I won’t lie or give you false hope! If you want more than just vegetation or ornamental growth you have work to do! You need dwarf, easy to handle cold hardy plants. Other than basjoo and maybe dwarf Orinoco, you shouldn’t leave any banana plant outside over winter. Any outside corms need to but cut down close to grown level and mulched very deep! Then cover with some water blocking material. You can grow varieties like raja puri or SDC in large pots and move them outside in summer months. Or you can “dry store” some varieties like dwarf Orinoco in winter months. Keep them in a basement, garage, or even crawl space under the house during winter. Replant them in the spring. It takes time and work but you will hey fruit eventually. I really respect you norther growers. It is really something to be proud of when you get a bloom and especially when you get fruit.
The Cold Hardy List!
- Dwarf Orinoco – can’t be beat! Nothing comes close. There are several sports.
- Dwarf Namwa – very good producer and grows in lower temps.

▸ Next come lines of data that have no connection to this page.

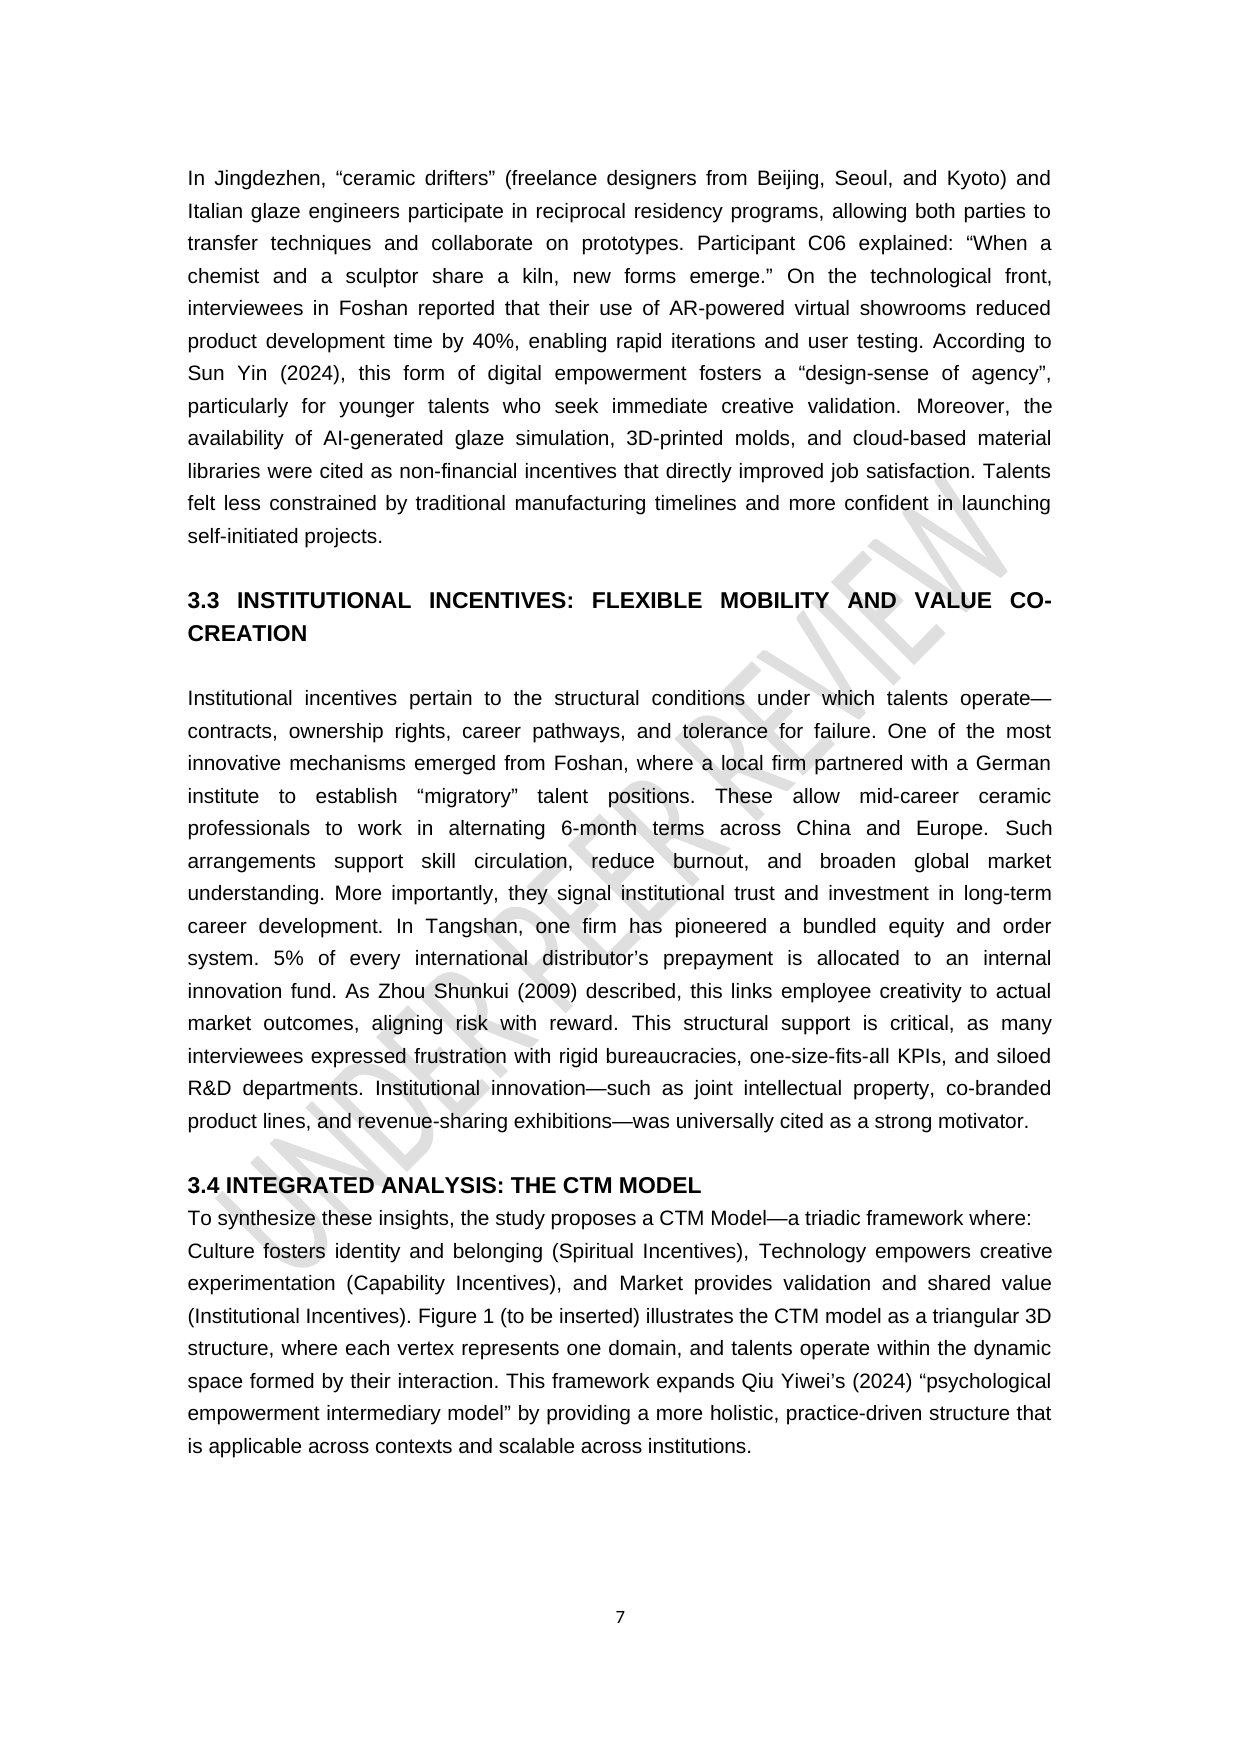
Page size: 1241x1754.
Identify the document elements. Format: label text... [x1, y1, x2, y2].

text Institutional incentives pertain to the structural conditions under which talents operate—contracts, ownership rights, career pathways, and tolerance for failure. One of the most innovative mechanisms emerged from Foshan, where a local firm partnered with a German institute to establish “migratory” talent positions. These allow mid-career ceramic professionals to work in alternating 6-month terms across China and Europe. Such arrangements support skill circulation, reduce burnout, and broaden global market understanding. More importantly, they signal institutional trust and investment in long-term career development. In Tangshan, one firm has pioneered a bundled equity and order system. 5% of every international distributor’s prepayment is allocated to an internal innovation fund. As Zhou Shunkui (2009) described, this links employee creativity to actual market outcomes, aligning risk with reward. This structural support is critical, as many interviewees expressed frustration with rigid bureaucracies, one-size-fits-all KPIs, and siloed R&D departments. Institutional innovation—such as joint intellectual property, co-branded product lines, and revenue-sharing exhibitions—was universally cited as a strong motivator. [187, 682, 1053, 1137]
text 3.4 Integrated Analysis: The CTM Model [187, 1169, 1053, 1202]
text To synthesize these insights, the study proposes a CTM Model—a triadic framework where: [187, 1202, 1053, 1234]
text Culture fosters identity and belonging (Spiritual Incentives), Technology empowers creative experimentation (Capability Incentives), and Market provides validation and shared value (Institutional Incentives). Figure 1 (to be inserted) illustrates the CTM model as a triangular 3D structure, where each vertex represents one domain, and talents operate within the dynamic space formed by their interaction. This framework expands Qiu Yiwei’s (2024) “psychological empowerment intermediary model” by providing a more holistic, practice-driven structure that is applicable across contexts and scalable across institutions. [187, 1234, 1053, 1462]
text 3.3 Institutional Incentives: Flexible Mobility and Value Co-Creation [187, 584, 1053, 649]
text In Jingdezhen, “ceramic drifters” (freelance designers from Beijing, Seoul, and Kyoto) and Italian glaze engineers participate in reciprocal residency programs, allowing both parties to transfer techniques and collaborate on prototypes. Participant C06 explained: “When a chemist and a sculptor share a kiln, new forms emerge.” On the technological front, interviewees in Foshan reported that their use of AR-powered virtual showrooms reduced product development time by 40%, enabling rapid iterations and user testing. According to Sun Yin (2024), this form of digital empowerment fosters a “design-sense of agency”, particularly for younger talents who seek immediate creative validation. Moreover, the availability of AI-generated glaze simulation, 3D-printed molds, and cloud-based material libraries were cited as non-financial incentives that directly improved job satisfaction. Talents felt less constrained by traditional manufacturing timelines and more confident in launching self-initiated projects. [187, 162, 1053, 552]
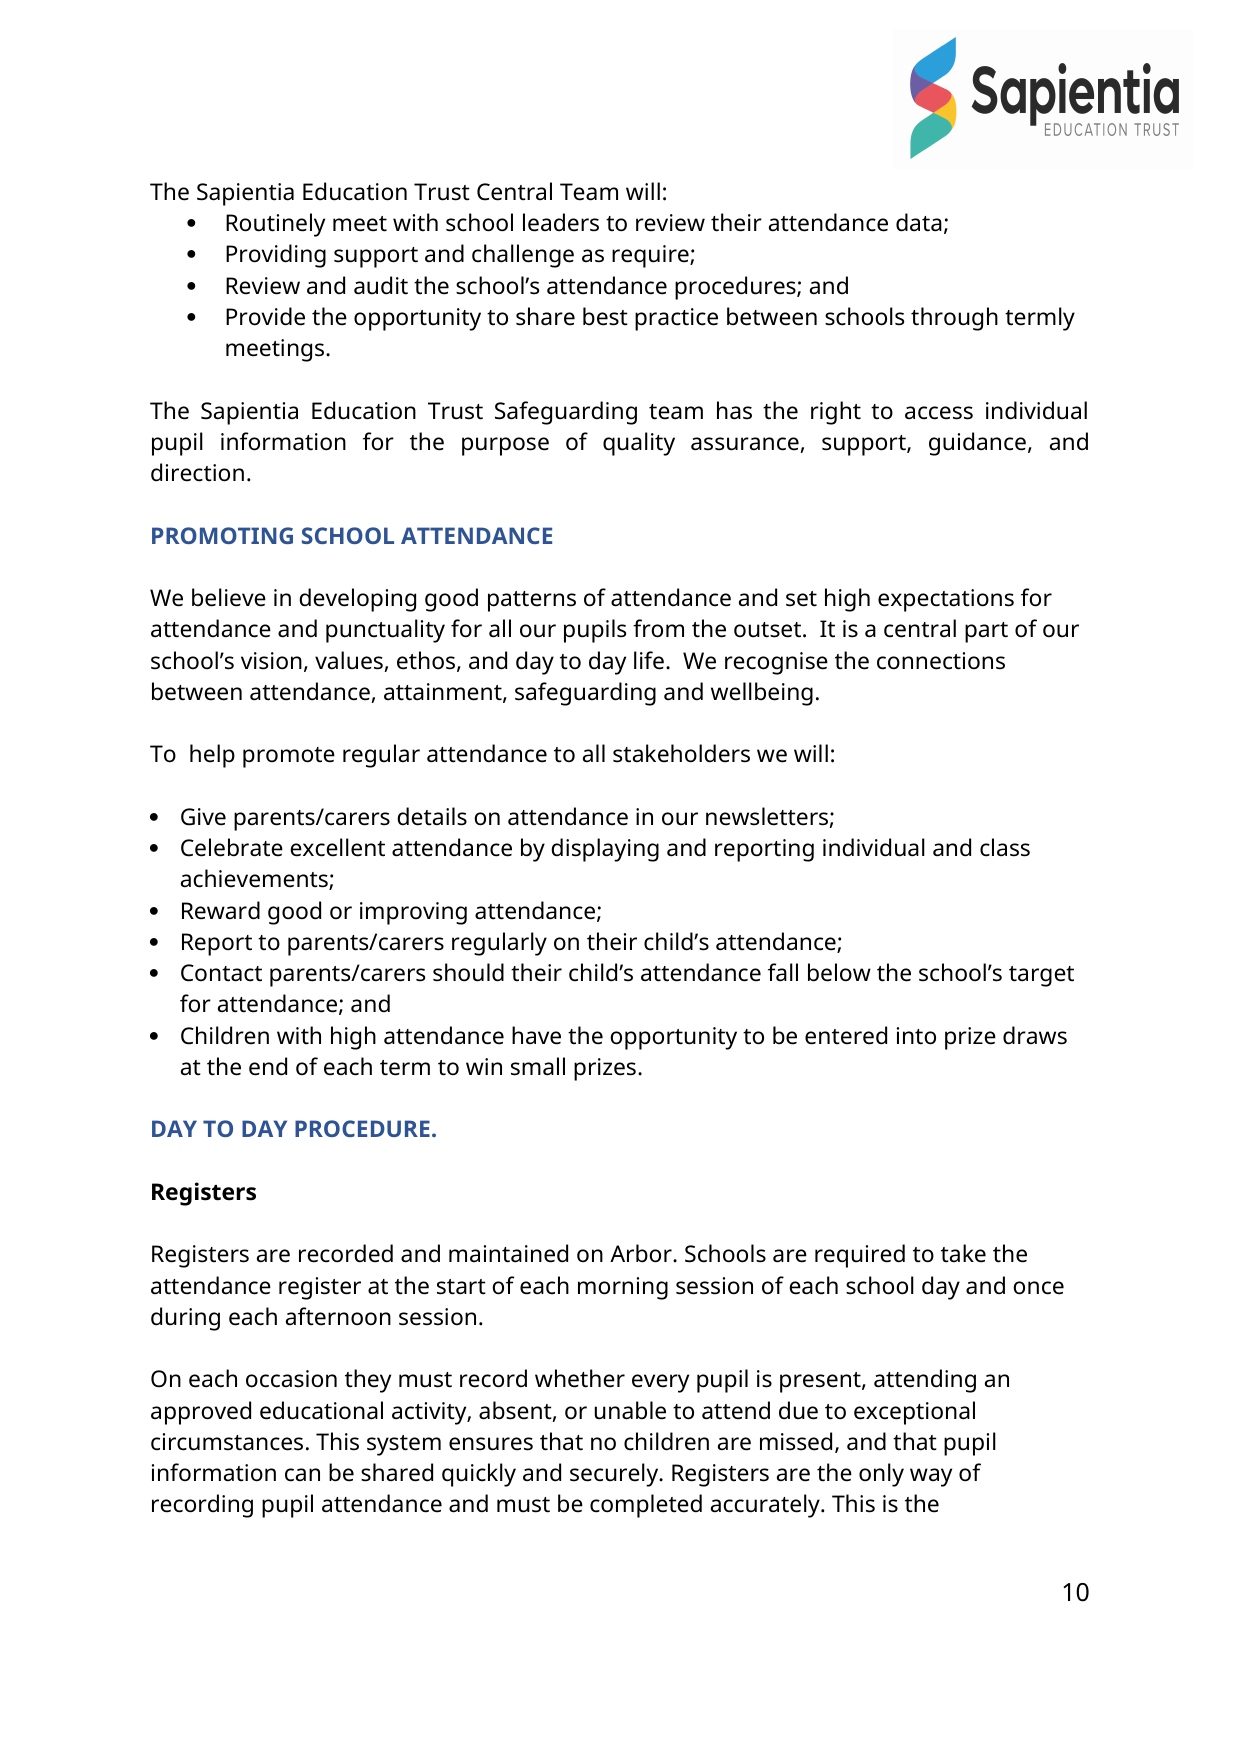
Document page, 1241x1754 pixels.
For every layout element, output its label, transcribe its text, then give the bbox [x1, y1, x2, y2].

- Blue Java – the real one! 90% out there are fakes. Comes up early in spring!
- Pitu – a type of bluggoe. It makes tiny little fruit. I’m not crazy about the taste but it is fairly cold hardy.
- Dwarf Brazilian – one of my favorites. Love the taste! Also grows great in lower temps.
- Monthan – this will be the only variety on both the cold hardy and short cycle list! Wow. Very productive! Fast grower and flower to yellow fruit in 50-60 days. Amazing. I really enjoy both cooking and eating these ripe. It is becoming one of my favorite all around bananas.
- Raja Puri – they flower fairly fast but have a 3-4 month fill time.
- Virupakshi – “Hill Banana” tall but tolerates cold well. I have been cutting them back before winter just to shorten them. If not they will weaken and break/bend over. My 2nd favorite tasting banana. Taste makes it worth the extra effort.
- Saba – loves coastal areas. Has a long cycle so has to be timed just right.
- Mysore – does better in the west cost or areas where the temp doesn’t drop below freezing much. It is also very tall. Fruit have a “berry-like” flavor and are very good. Must have for west cost or FL growers.
I’m sure I will be editing this list as time goes by. For me and most growers that deal with a winter it’s all about timing! If I allow a pup to grow in early June. It will be large enough to survive winter and flower in early summer. Counting winter in my zone 8b it takes about 300-350 days to flower a plant. Then another 40-120 days to fill/ripen it. So get your timing down and you will see success. Don’t be disappointed by early failures. It takes time and a few years to get the plants established and timing down.